Cannes 2015 – Irrational Man (Woody Allen)

What if our traditionally accepted notions of morality are rigid, and conventional sets of ethics ought to be relaxed as per situation? And what if a condemnable action is one that fosters more good than bad in the long run? Such are the age old moral quandaries that drive Woody Allen’s new erratic comedy Irrational Man.

As Abe Lucas (Joaquin Phoenix) arrives in a small town to assume a tenure as a college professor, he is at a point in his life where he needs a major shake-up. He’s a talented writer of deviously acerbic philosophical papers, but he is afflicted by existential torments that mirror the mantras he critiques. Once he meets Jill (Emma Stone) and Rita (Parker Posey), he becomes the reluctant object of their romantic and carnal advances. Jill is a young, fickle student in Abe’s philosophy class, and has a boyfriend her own age who, on paper, appears to be everything she should need. But once she starts spending time with Abe outside of classes, she is intoxicated by his personal history, intelligence, and apparent self-destructive proclivities, and he becomes the object of her newfound Super[wo]man complex. Meanwhile, Rita is a fellow professor at the same college as Abe, and she is bored in her passionless marriage. Though she craves romance, and ideally would abscond with Abe to Spain, or really anywhere abroad or exotic, she would be more than happy to just arrive at his residence with a bottle of single malt Scotch, and see if she is able to wrestle his pants off. While Abe is initially indifferent to their lusty propositions, after he and Jill overhear a stranger’s conversation in the booth behind them in a restaurant, he begins to find a macabre, unlikely new sense of purpose that becomes a catalyst in the complications of his relationships with these two women, and challenges his ethical pre-suppositions.

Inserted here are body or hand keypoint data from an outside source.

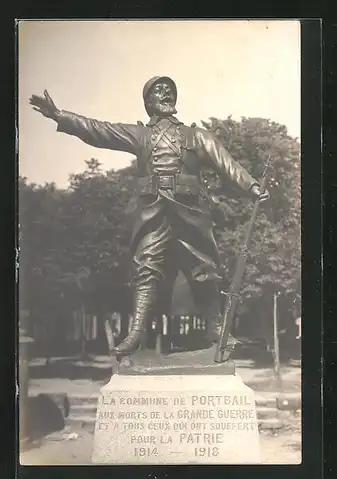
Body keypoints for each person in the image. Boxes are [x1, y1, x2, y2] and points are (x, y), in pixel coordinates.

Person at [29, 76, 269, 360]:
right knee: (145, 266)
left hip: (190, 210)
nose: (166, 93)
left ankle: (216, 328)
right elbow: (100, 131)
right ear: (148, 103)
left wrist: (252, 186)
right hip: (153, 211)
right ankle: (137, 331)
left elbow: (227, 164)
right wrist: (61, 116)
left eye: (170, 90)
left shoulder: (197, 136)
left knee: (204, 268)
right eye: (159, 90)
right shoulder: (139, 135)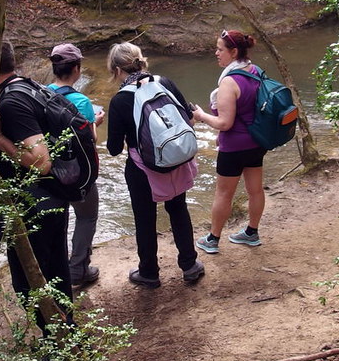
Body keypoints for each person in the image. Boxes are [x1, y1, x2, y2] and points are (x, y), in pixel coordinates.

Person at [0, 41, 73, 334]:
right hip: (52, 197)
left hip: (36, 205)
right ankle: (65, 333)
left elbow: (41, 162)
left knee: (30, 282)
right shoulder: (28, 86)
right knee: (56, 271)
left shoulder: (11, 102)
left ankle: (56, 340)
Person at [105, 42, 204, 288]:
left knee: (145, 219)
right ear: (141, 61)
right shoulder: (164, 82)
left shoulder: (120, 100)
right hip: (175, 158)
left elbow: (114, 149)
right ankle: (190, 265)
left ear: (116, 70)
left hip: (143, 169)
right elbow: (188, 116)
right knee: (178, 209)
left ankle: (149, 273)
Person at [190, 29, 269, 254]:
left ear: (234, 52)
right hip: (257, 141)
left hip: (234, 147)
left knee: (224, 193)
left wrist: (201, 116)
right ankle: (252, 233)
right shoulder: (255, 71)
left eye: (220, 49)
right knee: (255, 190)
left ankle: (213, 239)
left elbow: (225, 123)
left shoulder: (229, 82)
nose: (216, 53)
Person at [47, 43, 104, 288]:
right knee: (86, 217)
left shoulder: (41, 94)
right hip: (79, 174)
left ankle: (56, 271)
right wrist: (96, 123)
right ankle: (78, 269)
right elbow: (90, 139)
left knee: (57, 219)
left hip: (49, 170)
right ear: (77, 69)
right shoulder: (81, 101)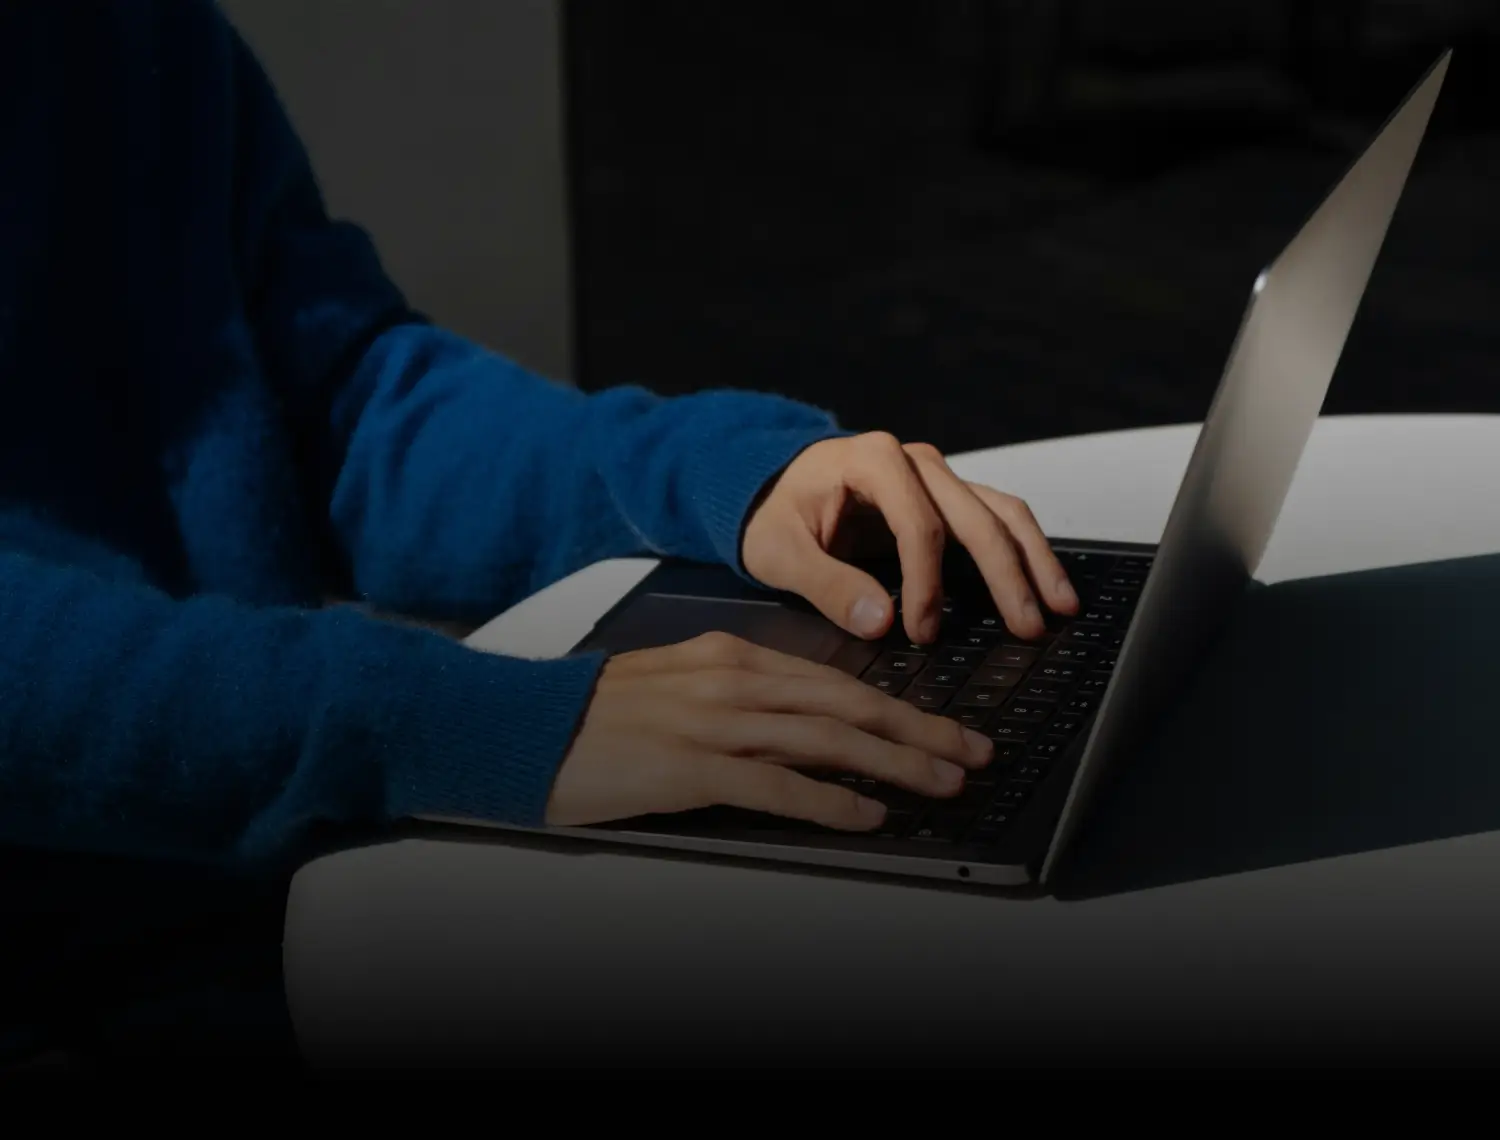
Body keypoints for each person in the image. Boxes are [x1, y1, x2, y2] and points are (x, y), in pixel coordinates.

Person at [0, 2, 1078, 1066]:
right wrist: (449, 721)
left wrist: (726, 474)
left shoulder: (137, 38)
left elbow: (346, 412)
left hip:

In what will likely prove to be the most twisted, dark feel-good comedy of the year, Woody Allen defies what is appropriate or in good taste, in moments as delightfully bizarre as a celebratory dinner to commemorate a death. No stranger to the consideration of philosophical teachings – his filmography is littered with serious and satirical nods to Nietzsche and Kierkegaard – Allen now opts to lampoon and pervert the edicts of Sartre and Kant as Abe endeavours to rationalize and justify a traditionally reprehensible set of actions. Hearing a conversation about how an unfair judge is about to tear a mother away from her children simply for the sake of the exertion of his power, Abe has an epiphany that making plans to poison this judge will offer him the opportunity to change the world for the better, and make his own life matter. It bears great testimony to the strength of Allen’s writing that Abe’s implausible rationale actually sounds remarkably coherent. It is shockingly easy to follow, sympathize with, and even root for Abe’s increasingly twisted logic, and the scenario provides unlikely catharsis, many times over.

Emma Stone is the best she has ever been in her role as Jill. Her trademark quirkiness has never been better suited for any other director than in the way that it seamlessly clicks with the neurotic Woody Allen’s. That Jill is Abe’s aggressive suitor is a welcomed subversion to the clichéd motif of the professor who preys on his much younger female student, and this characteristic of hers provides Stone with the opportunity to stretch herself on both comedic and dramatic levels. In Irrational Man‘s coda, Allen makes a few missteps in the development of Jill’s ethical trajectory (formerly a free thinker who both consciously and unconsciously strays from the beaten path, she suddenly gravitates to obvious moral rulings), but Stone can’t be faulted for a few minor mistakes in Allen’s writing, especially when she ends her performance on decidedly high notes.

Woody Allen is famous for temporary creative ruts, but Irrational Man is easily one of his most clever and provocative recent films. While its final conclusion is more definite than it should be, Irrational Man inspires a lot of thought in the depth and imagination between its laughs, and is so entertaining that it is hard to mind it.